MEMBER OF PLANNING COMMISSION TO ABSTAIN

FROM VOTING WHEN CONFLICT PRESENT

House Bill 4968 (proposed substitute H-2)

Sponsor:  Rep. Gary Glenn

Committee:  Energy Policy

Complete to 12-12-17

SUMMARY:

House Bill 4968 would amend the Michigan Planning Enabling Act to require a planning commission member to abstain from voting on a matter in which the member has a direct financial interest and to allow alternate members to fill empty seats on the planning commission.

The Michigan Planning Enabling Act was enacted in 2008. The Act, among other things, allows a local unit of government to adopt an ordinance creating a planning commission. The planning commission’s duties include making and approving a master plan as a guide for development within the planning jurisdiction, which may require a vote from the commission.
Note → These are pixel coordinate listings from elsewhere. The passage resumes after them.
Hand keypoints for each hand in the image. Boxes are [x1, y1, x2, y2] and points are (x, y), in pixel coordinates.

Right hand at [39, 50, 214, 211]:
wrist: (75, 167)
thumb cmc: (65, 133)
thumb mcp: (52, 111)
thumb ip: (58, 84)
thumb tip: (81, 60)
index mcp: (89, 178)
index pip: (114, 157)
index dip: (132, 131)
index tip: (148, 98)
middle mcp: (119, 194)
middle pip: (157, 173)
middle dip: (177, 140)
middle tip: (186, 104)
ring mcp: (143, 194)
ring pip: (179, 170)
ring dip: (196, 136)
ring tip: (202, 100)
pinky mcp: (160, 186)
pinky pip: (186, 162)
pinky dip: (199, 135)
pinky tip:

Currently, members of a planning commission can be removed for misfeasance, malfeasance, or nonfeasance in office. In addition, a member must disclose any potential conflicts of interest to the planning commission before voting on a matter, which could result in disqualification from voting.

HB 4968 would expand the conflicts section and require a member to disclose and disqualify himself or herself from a vote in which that member has a direct financial interest or if the member knows or should know that his or her spouse, parent or stepparent, child or stepchild, or sibling or half sibling has a direct financial interest in the matter. Failure to do so would constitute malfeasance in office and would result in a felony punishable by up to 4 years’ imprisonment, a fine of up to $5,000, or both.

A member who is disqualified from voting on a matter could not sit on the planning commission during its proceedings on the matter or participate in the proceedings except as a member of the public during an opportunity for public comment.

Because the disqualification could leave open seats on the planning commission, the bill would allow for a local ordinance to provide for additional, alternate members, up to a number sufficient to constitute a quorum. These alternate members would not be counted toward the number of ex officio members allowed on the planning commission. They would be included in a board designated to serve as the planning commission under Section 15(7) for a city or village with a population of less than 5,000 that has not created a planning commission by charter under the Act.

Alternate members may be called to serve as a regular member of the planning commission in the absence of a regular member if the regular member is unable to attend 1 or more meetings for any reason, in addition to filling the seat of a member who is disqualified or abstaining for a conflict of interest. The alternate member would serve in the matter until a final decision is made and would hold the same voting rights as a regular member.

The bill would take effect 90 days after its enactment.

MCL 125.3815

 

FISCAL IMPACT:

To the extent that the bill results in a greater number of felony convictions, it could increase costs for state and local correctional systems. New felony convictions could result in increased costs related to state prisons and state probation/parole supervision. In fiscal year 2016, the average cost of prison incarceration in a state facility was roughly $36,000 per prisoner per year, a figure that includes various fixed administrative and operational costs. State costs for parole and felony probation supervision averaged about $3,500 per supervised offender in the same year. Any increase in penal fine revenues would increase funding for local libraries, which are the constitutionally designated recipients of those revenues.

                                                                                        Legislative Analyst:   Emily S. Smith

                                                                                                Fiscal Analyst:   Robin Risko

This analysis was prepared by nonpartisan House Fiscal Agency staff for use by House members in their deliberations, and does not constitute an official statement of legislative intent.